Linux Site Reliability Engineer

Posted 1 day ago by NP Group

Negotiable
Inside
Hybrid
Glasgow, Scotland, UK

Summary: The role of a Linux Site Reliability Engineer (SRE) involves joining an infrastructure support team to enhance platform reliability in a large-scale enterprise environment. The engineer will focus on resolving hardware and platform-related incidents, leveraging strong Linux systems expertise and physical server troubleshooting skills. A proactive approach to operational improvement and automation is essential for success in this position. The role is hybrid, requiring three days on-site in Glasgow, and is classified as inside IR35 via an umbrella solution.

Key Responsibilities:

  • Resolve hardware and platform-related incidents escalated from the L3 support team.
  • Utilize strong Linux administration and troubleshooting skills.
  • Manage incidents end-to-end, including triage, mitigation, and resolution.
  • Document procedures and contribute to knowledge bases.
  • Participate in post-incident reviews and root cause analysis.

Key Skills:

  • Strong Linux administration and troubleshooting skills.
  • Understanding of server hardware and peripherals.
  • Experience with out-of-band management technologies.
  • Knowledge of SRE operational practices and metrics.
  • Strong communication and documentation skills.
  • Scripting and automation skills (Bash, Python).
  • Familiarity with virtualization and containerization concepts.
  • Experience with monitoring and observability workflows.

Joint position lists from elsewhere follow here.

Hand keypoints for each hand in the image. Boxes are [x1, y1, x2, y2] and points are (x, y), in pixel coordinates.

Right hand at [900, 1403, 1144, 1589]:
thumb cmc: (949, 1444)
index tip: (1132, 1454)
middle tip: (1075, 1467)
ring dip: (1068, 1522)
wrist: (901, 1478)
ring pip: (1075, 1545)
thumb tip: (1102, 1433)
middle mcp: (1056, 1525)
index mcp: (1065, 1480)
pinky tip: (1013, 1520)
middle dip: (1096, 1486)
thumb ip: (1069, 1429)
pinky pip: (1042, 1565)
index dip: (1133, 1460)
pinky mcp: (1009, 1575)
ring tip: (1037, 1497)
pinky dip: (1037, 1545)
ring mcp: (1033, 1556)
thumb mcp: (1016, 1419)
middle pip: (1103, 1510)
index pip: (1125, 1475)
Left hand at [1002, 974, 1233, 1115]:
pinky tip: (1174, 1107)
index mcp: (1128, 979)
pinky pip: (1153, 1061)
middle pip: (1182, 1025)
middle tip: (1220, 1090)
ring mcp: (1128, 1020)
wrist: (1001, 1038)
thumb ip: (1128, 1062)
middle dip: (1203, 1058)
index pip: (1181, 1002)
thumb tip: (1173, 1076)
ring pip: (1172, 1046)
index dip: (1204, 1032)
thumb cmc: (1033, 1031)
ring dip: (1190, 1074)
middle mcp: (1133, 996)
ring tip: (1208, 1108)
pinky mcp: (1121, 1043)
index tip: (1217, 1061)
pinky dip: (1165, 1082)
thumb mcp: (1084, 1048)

Salary (Rate): undetermined

City: Glasgow

Country: UK

Working Arrangements: hybrid

IR35 Status: inside IR35

Seniority Level: undetermined

Industry: IT

Detailed Description From Employer:

Contract: Site Reliability Engineer (Linux Administration & Server Hardware)
Location: Glasgow (hybrid - 3 days onsite)
Duration: 6 months
Day Rate: Negotiable (Inside IR35 via umbrella solution)


Reference: 20460

We are looking for an experienced Linux Site Reliability Engineer (SRE) to join a high-performing infrastructure support team focused on maintaining and improving critical platform reliability within a large-scale enterprise environment.

This position will focus on resolving hardware and platform-related incidents escalated from the L3 support team. The successful candidate will have strong Linux systems expertise and hands-on physical server troubleshooting experience, and a proactive approach to operational improvement, automation, and incident reduction.

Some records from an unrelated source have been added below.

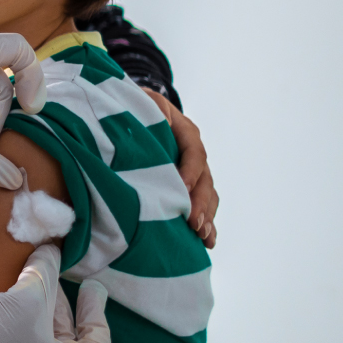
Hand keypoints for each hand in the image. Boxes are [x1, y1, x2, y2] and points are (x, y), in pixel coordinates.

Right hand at [0, 245, 109, 342]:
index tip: (92, 287)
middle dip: (60, 308)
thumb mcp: (27, 298)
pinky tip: (6, 307)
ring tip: (28, 287)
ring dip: (38, 317)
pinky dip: (21, 331)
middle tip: (54, 278)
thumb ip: (45, 272)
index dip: (97, 312)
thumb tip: (51, 249)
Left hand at [144, 89, 216, 247]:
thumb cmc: (135, 106)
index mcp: (185, 130)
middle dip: (200, 202)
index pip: (194, 152)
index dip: (189, 171)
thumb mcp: (142, 102)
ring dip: (206, 216)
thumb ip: (152, 112)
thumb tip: (159, 124)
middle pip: (204, 178)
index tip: (181, 188)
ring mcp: (192, 169)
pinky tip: (207, 240)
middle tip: (194, 223)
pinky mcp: (187, 183)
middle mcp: (193, 151)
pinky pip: (202, 202)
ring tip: (203, 237)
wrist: (134, 108)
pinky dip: (206, 221)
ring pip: (208, 194)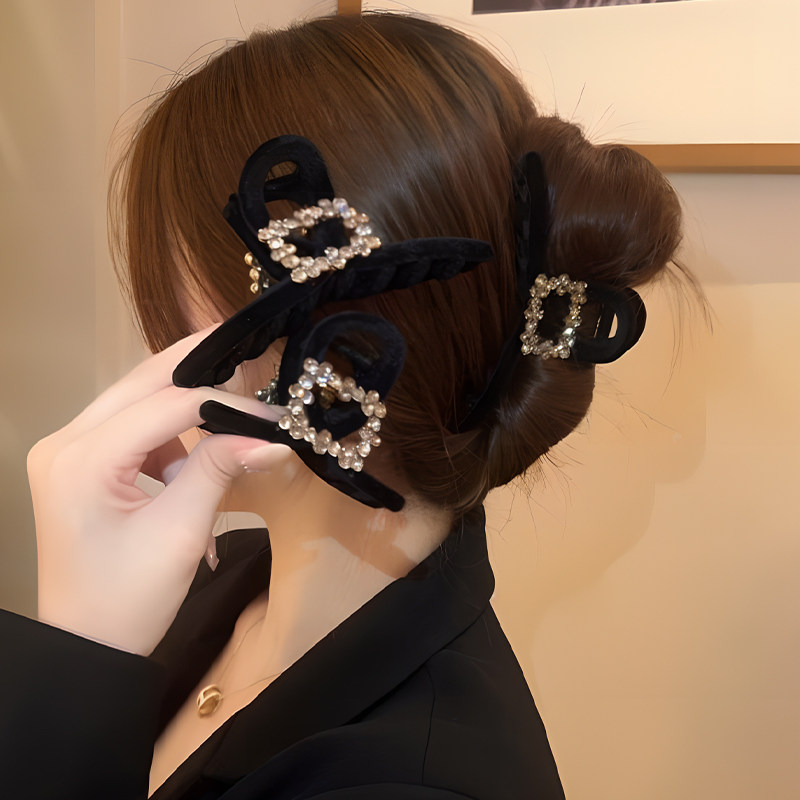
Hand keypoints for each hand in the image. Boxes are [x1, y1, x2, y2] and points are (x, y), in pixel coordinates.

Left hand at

Essential Skills/Requirements

  • Strong Linux administration and troubleshooting skills (process, networking basics, logs, package/service management).
  • Solid understanding of server hardware and peripherals (disks, RAID/HBA, NICs, firmware) and how failures present at OS level.
  • Experience with out-of-band management/lights-out technologies (eg, iDRAC, iLO, IPMI/Redfish) for remote troubleshooting and recovery.
  • Proven ability to own incidents end-to-end: triage, identify mitigations/workarounds, coordinate with L3/engineering, communicate status, and drive to resolution.
  • Understanding of SRE operational practices and metrics (eg, SLO/SLI concepts, error budgets, MTTD/MTTR) and a continuous-improvement mindset.
  • Strong communication skills (written and verbal): clear incident updates, customer/stakeholder management, and effective escalation and handoffs.
  • Strong documentation skills: writing clear runbooks/procedures, contributing to knowledge bases, and participating in post-incident reviews/root cause analysis.

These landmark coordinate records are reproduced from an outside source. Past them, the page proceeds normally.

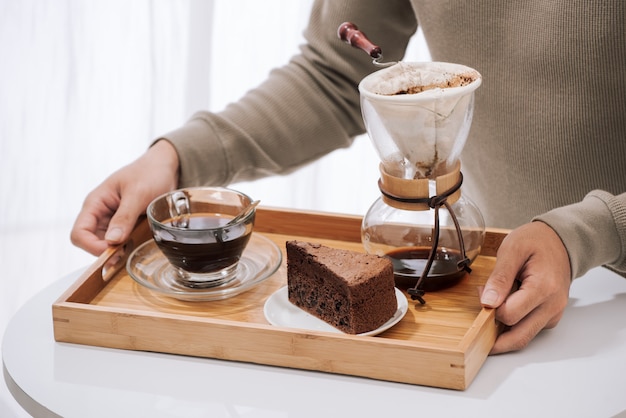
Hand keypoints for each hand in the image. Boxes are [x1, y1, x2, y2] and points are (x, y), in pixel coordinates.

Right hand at [70, 140, 179, 255]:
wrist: (164, 167)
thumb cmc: (149, 173)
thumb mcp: (137, 193)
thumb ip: (124, 217)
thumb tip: (112, 241)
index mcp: (95, 203)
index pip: (79, 233)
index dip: (91, 246)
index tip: (113, 250)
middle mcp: (100, 213)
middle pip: (91, 242)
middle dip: (106, 252)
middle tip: (126, 253)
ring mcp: (112, 220)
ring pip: (105, 245)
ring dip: (117, 251)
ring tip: (133, 249)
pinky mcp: (125, 224)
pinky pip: (120, 242)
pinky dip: (126, 247)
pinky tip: (137, 247)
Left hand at [480, 221, 571, 353]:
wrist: (560, 241)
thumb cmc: (536, 242)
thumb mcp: (512, 250)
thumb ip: (499, 277)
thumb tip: (488, 301)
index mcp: (543, 288)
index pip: (510, 315)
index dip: (491, 308)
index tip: (483, 291)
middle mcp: (552, 306)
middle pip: (519, 338)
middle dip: (494, 338)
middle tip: (477, 326)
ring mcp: (553, 314)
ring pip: (523, 337)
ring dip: (503, 332)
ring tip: (493, 308)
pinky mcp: (550, 317)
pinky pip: (529, 330)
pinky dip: (514, 326)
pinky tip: (507, 308)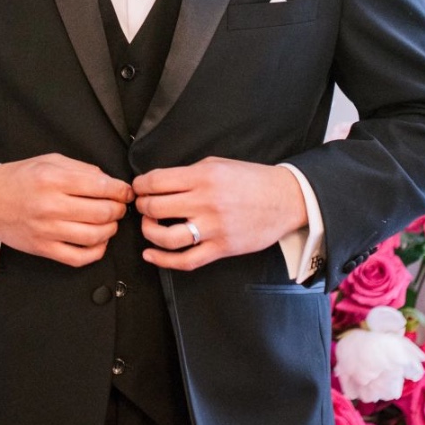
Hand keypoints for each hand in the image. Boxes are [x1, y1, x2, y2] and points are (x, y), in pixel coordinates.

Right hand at [0, 153, 132, 266]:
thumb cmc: (19, 178)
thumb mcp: (50, 161)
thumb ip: (81, 169)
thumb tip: (110, 182)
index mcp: (53, 179)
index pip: (101, 186)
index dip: (121, 190)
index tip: (126, 191)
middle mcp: (51, 205)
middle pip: (102, 212)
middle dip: (118, 209)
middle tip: (118, 206)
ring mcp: (47, 230)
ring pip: (95, 236)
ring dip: (111, 229)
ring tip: (109, 222)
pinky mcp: (43, 249)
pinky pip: (79, 257)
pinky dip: (97, 252)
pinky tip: (98, 242)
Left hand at [134, 158, 305, 271]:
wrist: (284, 199)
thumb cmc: (251, 179)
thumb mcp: (218, 164)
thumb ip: (189, 173)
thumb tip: (160, 182)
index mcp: (203, 177)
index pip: (157, 181)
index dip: (141, 185)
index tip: (139, 188)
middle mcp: (205, 202)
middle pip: (156, 208)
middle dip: (143, 207)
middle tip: (143, 205)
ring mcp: (213, 228)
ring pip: (166, 236)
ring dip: (149, 232)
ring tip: (149, 225)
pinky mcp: (221, 248)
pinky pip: (186, 260)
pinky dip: (163, 260)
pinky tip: (151, 255)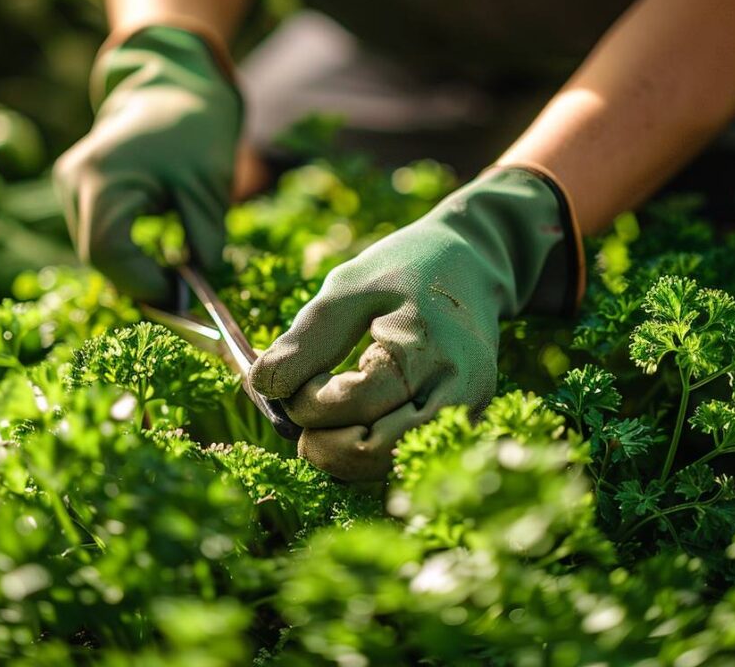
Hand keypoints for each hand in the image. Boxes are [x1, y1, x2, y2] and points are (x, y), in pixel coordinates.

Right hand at [53, 26, 240, 299]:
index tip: (180, 295)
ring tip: (173, 272)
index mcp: (104, 175)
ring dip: (132, 267)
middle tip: (181, 292)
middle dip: (139, 280)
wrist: (171, 87)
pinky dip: (124, 251)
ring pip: (95, 248)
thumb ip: (203, 242)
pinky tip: (154, 256)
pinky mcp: (75, 188)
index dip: (142, 282)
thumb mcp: (208, 188)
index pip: (107, 251)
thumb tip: (197, 289)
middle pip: (97, 254)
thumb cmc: (193, 131)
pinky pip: (95, 234)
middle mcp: (75, 179)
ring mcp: (69, 183)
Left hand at [249, 167, 582, 480]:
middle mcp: (457, 393)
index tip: (290, 378)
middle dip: (321, 440)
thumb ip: (306, 340)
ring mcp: (465, 417)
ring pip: (387, 468)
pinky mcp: (460, 429)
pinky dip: (364, 455)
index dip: (306, 401)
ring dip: (340, 455)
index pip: (354, 402)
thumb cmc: (404, 269)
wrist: (473, 266)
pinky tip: (347, 426)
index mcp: (426, 350)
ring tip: (320, 418)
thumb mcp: (349, 288)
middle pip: (373, 449)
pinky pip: (402, 462)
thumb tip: (260, 384)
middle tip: (300, 408)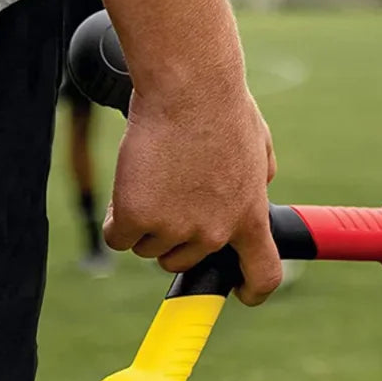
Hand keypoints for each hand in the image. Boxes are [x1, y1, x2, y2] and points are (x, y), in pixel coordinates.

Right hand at [104, 86, 280, 305]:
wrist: (190, 88)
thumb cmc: (223, 108)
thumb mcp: (259, 147)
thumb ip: (257, 180)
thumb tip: (255, 191)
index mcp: (250, 216)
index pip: (262, 273)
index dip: (252, 289)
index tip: (241, 292)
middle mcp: (215, 232)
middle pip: (182, 261)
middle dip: (173, 236)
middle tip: (171, 192)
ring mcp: (176, 228)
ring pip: (147, 247)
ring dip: (145, 221)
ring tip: (155, 175)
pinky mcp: (138, 218)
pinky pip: (119, 236)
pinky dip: (118, 218)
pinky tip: (132, 182)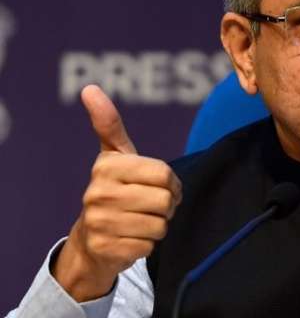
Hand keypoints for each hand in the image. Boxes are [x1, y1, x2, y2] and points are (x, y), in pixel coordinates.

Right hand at [52, 85, 181, 300]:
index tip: (159, 187)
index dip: (171, 184)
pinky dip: (147, 245)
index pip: (165, 175)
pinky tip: (131, 239)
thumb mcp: (115, 157)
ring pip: (160, 225)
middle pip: (166, 200)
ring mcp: (100, 223)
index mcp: (107, 167)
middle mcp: (98, 193)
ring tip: (139, 222)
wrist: (92, 241)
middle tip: (151, 207)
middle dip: (167, 207)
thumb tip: (90, 88)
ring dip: (158, 226)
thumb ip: (109, 124)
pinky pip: (149, 246)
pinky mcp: (106, 249)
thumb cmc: (114, 192)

Nice to Have/Desired Skills

  • Scripting and automation skills (eg, Bash, Python) to build small tools, checks, and workflow automation that reduce toil.
  • Familiarity with virtualization and containerization concepts/operations (eg, VMware/KVM, Docker, Kubernetes) and using automation to support these environments.
  • Experience with monitoring/observability and alerting workflows (dashboards, log analysis, alert tuning) and translating signals into actionable response steps

Networking People (UK) is acting as an Employment Business in relation to this vacancy.